→ **Provided material**:
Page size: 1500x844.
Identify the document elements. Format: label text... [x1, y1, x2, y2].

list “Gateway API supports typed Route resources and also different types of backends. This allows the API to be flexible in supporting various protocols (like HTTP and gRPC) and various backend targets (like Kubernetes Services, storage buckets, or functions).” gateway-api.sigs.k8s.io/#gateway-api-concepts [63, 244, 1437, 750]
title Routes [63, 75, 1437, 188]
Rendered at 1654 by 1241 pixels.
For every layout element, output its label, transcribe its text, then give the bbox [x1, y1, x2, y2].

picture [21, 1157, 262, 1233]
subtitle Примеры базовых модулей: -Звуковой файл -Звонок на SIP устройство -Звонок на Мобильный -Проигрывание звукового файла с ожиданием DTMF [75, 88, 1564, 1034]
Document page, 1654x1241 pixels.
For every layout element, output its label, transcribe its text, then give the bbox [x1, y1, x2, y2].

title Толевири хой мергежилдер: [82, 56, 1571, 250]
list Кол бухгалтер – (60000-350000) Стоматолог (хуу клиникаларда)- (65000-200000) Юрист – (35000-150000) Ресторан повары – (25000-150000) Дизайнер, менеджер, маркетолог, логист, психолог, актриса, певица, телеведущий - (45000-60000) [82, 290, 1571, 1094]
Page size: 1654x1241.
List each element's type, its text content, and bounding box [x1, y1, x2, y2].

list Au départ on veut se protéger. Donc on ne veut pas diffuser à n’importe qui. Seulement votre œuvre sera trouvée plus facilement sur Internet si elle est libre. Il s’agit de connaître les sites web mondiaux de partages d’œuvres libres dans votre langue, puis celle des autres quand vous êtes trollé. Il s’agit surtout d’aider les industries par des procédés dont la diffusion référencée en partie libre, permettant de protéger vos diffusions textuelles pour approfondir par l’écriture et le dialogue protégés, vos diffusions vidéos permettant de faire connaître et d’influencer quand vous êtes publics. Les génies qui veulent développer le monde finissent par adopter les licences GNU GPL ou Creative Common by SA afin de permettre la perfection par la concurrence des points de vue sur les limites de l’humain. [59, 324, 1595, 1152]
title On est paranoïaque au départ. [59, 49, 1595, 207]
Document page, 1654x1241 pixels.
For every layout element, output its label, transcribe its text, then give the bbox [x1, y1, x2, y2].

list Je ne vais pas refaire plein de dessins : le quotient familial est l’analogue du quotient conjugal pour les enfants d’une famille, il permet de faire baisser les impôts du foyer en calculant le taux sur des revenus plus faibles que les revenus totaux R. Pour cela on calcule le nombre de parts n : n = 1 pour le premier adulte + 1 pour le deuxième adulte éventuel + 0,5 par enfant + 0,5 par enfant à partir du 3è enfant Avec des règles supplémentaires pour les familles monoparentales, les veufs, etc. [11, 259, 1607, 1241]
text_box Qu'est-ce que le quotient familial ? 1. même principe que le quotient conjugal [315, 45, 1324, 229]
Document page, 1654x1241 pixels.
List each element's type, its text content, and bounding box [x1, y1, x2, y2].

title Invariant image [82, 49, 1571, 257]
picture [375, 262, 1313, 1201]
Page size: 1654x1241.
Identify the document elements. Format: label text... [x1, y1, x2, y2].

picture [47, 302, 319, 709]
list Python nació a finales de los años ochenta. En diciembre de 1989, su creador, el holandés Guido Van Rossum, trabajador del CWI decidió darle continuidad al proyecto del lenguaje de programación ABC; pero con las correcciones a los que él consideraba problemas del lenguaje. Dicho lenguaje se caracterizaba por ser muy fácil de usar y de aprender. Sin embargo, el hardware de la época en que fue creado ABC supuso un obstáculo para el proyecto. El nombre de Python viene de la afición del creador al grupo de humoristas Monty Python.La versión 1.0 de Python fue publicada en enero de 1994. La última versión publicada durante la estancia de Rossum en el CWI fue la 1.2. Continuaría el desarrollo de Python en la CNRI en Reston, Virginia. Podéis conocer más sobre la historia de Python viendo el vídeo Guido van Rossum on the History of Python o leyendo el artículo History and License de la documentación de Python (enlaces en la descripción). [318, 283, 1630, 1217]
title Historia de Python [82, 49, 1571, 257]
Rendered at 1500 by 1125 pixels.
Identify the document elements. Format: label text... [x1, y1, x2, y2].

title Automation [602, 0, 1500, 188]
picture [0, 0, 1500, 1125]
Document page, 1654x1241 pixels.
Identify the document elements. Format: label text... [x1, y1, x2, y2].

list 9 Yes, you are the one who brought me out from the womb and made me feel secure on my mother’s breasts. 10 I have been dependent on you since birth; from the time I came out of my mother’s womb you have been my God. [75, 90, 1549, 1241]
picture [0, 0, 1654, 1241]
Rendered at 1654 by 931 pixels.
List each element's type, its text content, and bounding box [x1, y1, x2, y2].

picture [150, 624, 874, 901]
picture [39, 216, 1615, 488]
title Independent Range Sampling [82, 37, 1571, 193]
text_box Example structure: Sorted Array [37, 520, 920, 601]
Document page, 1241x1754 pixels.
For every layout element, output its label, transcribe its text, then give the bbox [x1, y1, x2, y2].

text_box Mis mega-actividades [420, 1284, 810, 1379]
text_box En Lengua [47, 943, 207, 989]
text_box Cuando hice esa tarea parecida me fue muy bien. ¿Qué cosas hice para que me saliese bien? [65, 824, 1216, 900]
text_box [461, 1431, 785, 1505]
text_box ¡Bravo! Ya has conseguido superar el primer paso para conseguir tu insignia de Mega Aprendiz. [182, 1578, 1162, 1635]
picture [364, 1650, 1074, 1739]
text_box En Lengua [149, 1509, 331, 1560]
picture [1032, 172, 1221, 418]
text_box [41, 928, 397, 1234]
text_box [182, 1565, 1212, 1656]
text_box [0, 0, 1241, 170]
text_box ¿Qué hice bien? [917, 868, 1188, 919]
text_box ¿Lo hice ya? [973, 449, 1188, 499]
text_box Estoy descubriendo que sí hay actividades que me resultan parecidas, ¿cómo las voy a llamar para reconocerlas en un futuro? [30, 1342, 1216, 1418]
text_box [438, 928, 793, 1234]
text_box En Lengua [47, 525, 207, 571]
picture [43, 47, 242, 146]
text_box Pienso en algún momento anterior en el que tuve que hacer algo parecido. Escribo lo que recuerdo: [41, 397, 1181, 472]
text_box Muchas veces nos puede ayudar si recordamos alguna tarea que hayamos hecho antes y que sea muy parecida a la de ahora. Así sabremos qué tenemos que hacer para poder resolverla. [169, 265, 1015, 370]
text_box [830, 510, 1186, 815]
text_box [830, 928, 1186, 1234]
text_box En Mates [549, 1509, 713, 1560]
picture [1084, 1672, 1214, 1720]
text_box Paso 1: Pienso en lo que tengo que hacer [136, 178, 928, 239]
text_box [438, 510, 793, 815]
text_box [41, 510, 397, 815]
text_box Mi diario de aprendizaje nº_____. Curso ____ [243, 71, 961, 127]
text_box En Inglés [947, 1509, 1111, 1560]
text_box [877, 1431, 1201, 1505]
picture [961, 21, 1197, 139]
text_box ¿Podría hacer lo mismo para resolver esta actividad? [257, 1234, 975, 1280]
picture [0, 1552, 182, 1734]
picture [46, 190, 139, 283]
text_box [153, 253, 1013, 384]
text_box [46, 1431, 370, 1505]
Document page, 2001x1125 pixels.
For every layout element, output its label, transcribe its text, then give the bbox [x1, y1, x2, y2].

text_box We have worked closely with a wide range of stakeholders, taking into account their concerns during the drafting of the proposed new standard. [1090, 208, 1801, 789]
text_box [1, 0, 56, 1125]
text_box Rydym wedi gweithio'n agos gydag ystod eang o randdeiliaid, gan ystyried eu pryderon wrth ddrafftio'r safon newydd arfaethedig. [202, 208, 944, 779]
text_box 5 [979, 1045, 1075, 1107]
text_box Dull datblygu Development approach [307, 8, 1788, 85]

→ **What this task involves**:
Quote the full listing above word for word.

→ **Reply to the task**:
Page size: 1500x844.
Identify the document elements. Format: label text... [x1, y1, x2, y2].

list “Gateway API supports typed Route resources and also different types of backends. This allows the API to be flexible in supporting various protocols (like HTTP and gRPC) and various backend targets (like Kubernetes Services, storage buckets, or functions).” gateway-api.sigs.k8s.io/#gateway-api-concepts [63, 244, 1437, 750]
title Routes [63, 75, 1437, 188]
Rendered at 1654 by 1241 pixels.
For every layout element, output its label, transcribe its text, then give the bbox [x1, y1, x2, y2].

picture [21, 1157, 262, 1233]
subtitle Примеры базовых модулей: -Звуковой файл -Звонок на SIP устройство -Звонок на Мобильный -Проигрывание звукового файла с ожиданием DTMF [75, 88, 1564, 1034]
Document page, 1654x1241 pixels.
For every layout element, output its label, transcribe its text, then give the bbox [x1, y1, x2, y2].

title Толевири хой мергежилдер: [82, 56, 1571, 250]
list Кол бухгалтер – (60000-350000) Стоматолог (хуу клиникаларда)- (65000-200000) Юрист – (35000-150000) Ресторан повары – (25000-150000) Дизайнер, менеджер, маркетолог, логист, психолог, актриса, певица, телеведущий - (45000-60000) [82, 290, 1571, 1094]
Page size: 1654x1241.
List each element's type, its text content, and bounding box [x1, y1, x2, y2].

list Au départ on veut se protéger. Donc on ne veut pas diffuser à n’importe qui. Seulement votre œuvre sera trouvée plus facilement sur Internet si elle est libre. Il s’agit de connaître les sites web mondiaux de partages d’œuvres libres dans votre langue, puis celle des autres quand vous êtes trollé. Il s’agit surtout d’aider les industries par des procédés dont la diffusion référencée en partie libre, permettant de protéger vos diffusions textuelles pour approfondir par l’écriture et le dialogue protégés, vos diffusions vidéos permettant de faire connaître et d’influencer quand vous êtes publics. Les génies qui veulent développer le monde finissent par adopter les licences GNU GPL ou Creative Common by SA afin de permettre la perfection par la concurrence des points de vue sur les limites de l’humain. [59, 324, 1595, 1152]
title On est paranoïaque au départ. [59, 49, 1595, 207]
Document page, 1654x1241 pixels.
For every layout element, output its label, transcribe its text, then give the bbox [x1, y1, x2, y2].

list Je ne vais pas refaire plein de dessins : le quotient familial est l’analogue du quotient conjugal pour les enfants d’une famille, il permet de faire baisser les impôts du foyer en calculant le taux sur des revenus plus faibles que les revenus totaux R. Pour cela on calcule le nombre de parts n : n = 1 pour le premier adulte + 1 pour le deuxième adulte éventuel + 0,5 par enfant + 0,5 par enfant à partir du 3è enfant Avec des règles supplémentaires pour les familles monoparentales, les veufs, etc. [11, 259, 1607, 1241]
text_box Qu'est-ce que le quotient familial ? 1. même principe que le quotient conjugal [315, 45, 1324, 229]
Document page, 1654x1241 pixels.
List each element's type, its text content, and bounding box [x1, y1, x2, y2].

title Invariant image [82, 49, 1571, 257]
picture [375, 262, 1313, 1201]
Page size: 1654x1241.
Identify the document elements. Format: label text... [x1, y1, x2, y2].

picture [47, 302, 319, 709]
list Python nació a finales de los años ochenta. En diciembre de 1989, su creador, el holandés Guido Van Rossum, trabajador del CWI decidió darle continuidad al proyecto del lenguaje de programación ABC; pero con las correcciones a los que él consideraba problemas del lenguaje. Dicho lenguaje se caracterizaba por ser muy fácil de usar y de aprender. Sin embargo, el hardware de la época en que fue creado ABC supuso un obstáculo para el proyecto. El nombre de Python viene de la afición del creador al grupo de humoristas Monty Python.La versión 1.0 de Python fue publicada en enero de 1994. La última versión publicada durante la estancia de Rossum en el CWI fue la 1.2. Continuaría el desarrollo de Python en la CNRI en Reston, Virginia. Podéis conocer más sobre la historia de Python viendo el vídeo Guido van Rossum on the History of Python o leyendo el artículo History and License de la documentación de Python (enlaces en la descripción). [318, 283, 1630, 1217]
title Historia de Python [82, 49, 1571, 257]
Rendered at 1500 by 1125 pixels.
Identify the document elements. Format: label text... [x1, y1, x2, y2].

title Automation [602, 0, 1500, 188]
picture [0, 0, 1500, 1125]
Document page, 1654x1241 pixels.
Identify the document elements. Format: label text... [x1, y1, x2, y2].

list 9 Yes, you are the one who brought me out from the womb and made me feel secure on my mother’s breasts. 10 I have been dependent on you since birth; from the time I came out of my mother’s womb you have been my God. [75, 90, 1549, 1241]
picture [0, 0, 1654, 1241]
Rendered at 1654 by 931 pixels.
List each element's type, its text content, and bounding box [x1, y1, x2, y2].

picture [150, 624, 874, 901]
picture [39, 216, 1615, 488]
title Independent Range Sampling [82, 37, 1571, 193]
text_box Example structure: Sorted Array [37, 520, 920, 601]
Document page, 1241x1754 pixels.
For every layout element, output its label, transcribe its text, then give the bbox [x1, y1, x2, y2].

text_box Mis mega-actividades [420, 1284, 810, 1379]
text_box En Lengua [47, 943, 207, 989]
text_box Cuando hice esa tarea parecida me fue muy bien. ¿Qué cosas hice para que me saliese bien? [65, 824, 1216, 900]
text_box [461, 1431, 785, 1505]
text_box ¡Bravo! Ya has conseguido superar el primer paso para conseguir tu insignia de Mega Aprendiz. [182, 1578, 1162, 1635]
picture [364, 1650, 1074, 1739]
text_box En Lengua [149, 1509, 331, 1560]
picture [1032, 172, 1221, 418]
text_box [41, 928, 397, 1234]
text_box [182, 1565, 1212, 1656]
text_box [0, 0, 1241, 170]
text_box ¿Qué hice bien? [917, 868, 1188, 919]
text_box ¿Lo hice ya? [973, 449, 1188, 499]
text_box Estoy descubriendo que sí hay actividades que me resultan parecidas, ¿cómo las voy a llamar para reconocerlas en un futuro? [30, 1342, 1216, 1418]
text_box [438, 928, 793, 1234]
text_box En Lengua [47, 525, 207, 571]
picture [43, 47, 242, 146]
text_box Pienso en algún momento anterior en el que tuve que hacer algo parecido. Escribo lo que recuerdo: [41, 397, 1181, 472]
text_box Muchas veces nos puede ayudar si recordamos alguna tarea que hayamos hecho antes y que sea muy parecida a la de ahora. Así sabremos qué tenemos que hacer para poder resolverla. [169, 265, 1015, 370]
text_box [830, 510, 1186, 815]
text_box [830, 928, 1186, 1234]
text_box En Mates [549, 1509, 713, 1560]
picture [1084, 1672, 1214, 1720]
text_box Paso 1: Pienso en lo que tengo que hacer [136, 178, 928, 239]
text_box [438, 510, 793, 815]
text_box [41, 510, 397, 815]
text_box Mi diario de aprendizaje nº_____. Curso ____ [243, 71, 961, 127]
text_box En Inglés [947, 1509, 1111, 1560]
text_box [877, 1431, 1201, 1505]
picture [961, 21, 1197, 139]
text_box ¿Podría hacer lo mismo para resolver esta actividad? [257, 1234, 975, 1280]
picture [0, 1552, 182, 1734]
picture [46, 190, 139, 283]
text_box [153, 253, 1013, 384]
text_box [46, 1431, 370, 1505]
Document page, 2001x1125 pixels.
For every layout element, output its label, transcribe its text, then give the bbox [x1, y1, x2, y2].

text_box We have worked closely with a wide range of stakeholders, taking into account their concerns during the drafting of the proposed new standard. [1090, 208, 1801, 789]
text_box [1, 0, 56, 1125]
text_box Rydym wedi gweithio'n agos gydag ystod eang o randdeiliaid, gan ystyried eu pryderon wrth ddrafftio'r safon newydd arfaethedig. [202, 208, 944, 779]
text_box 5 [979, 1045, 1075, 1107]
text_box Dull datblygu Development approach [307, 8, 1788, 85]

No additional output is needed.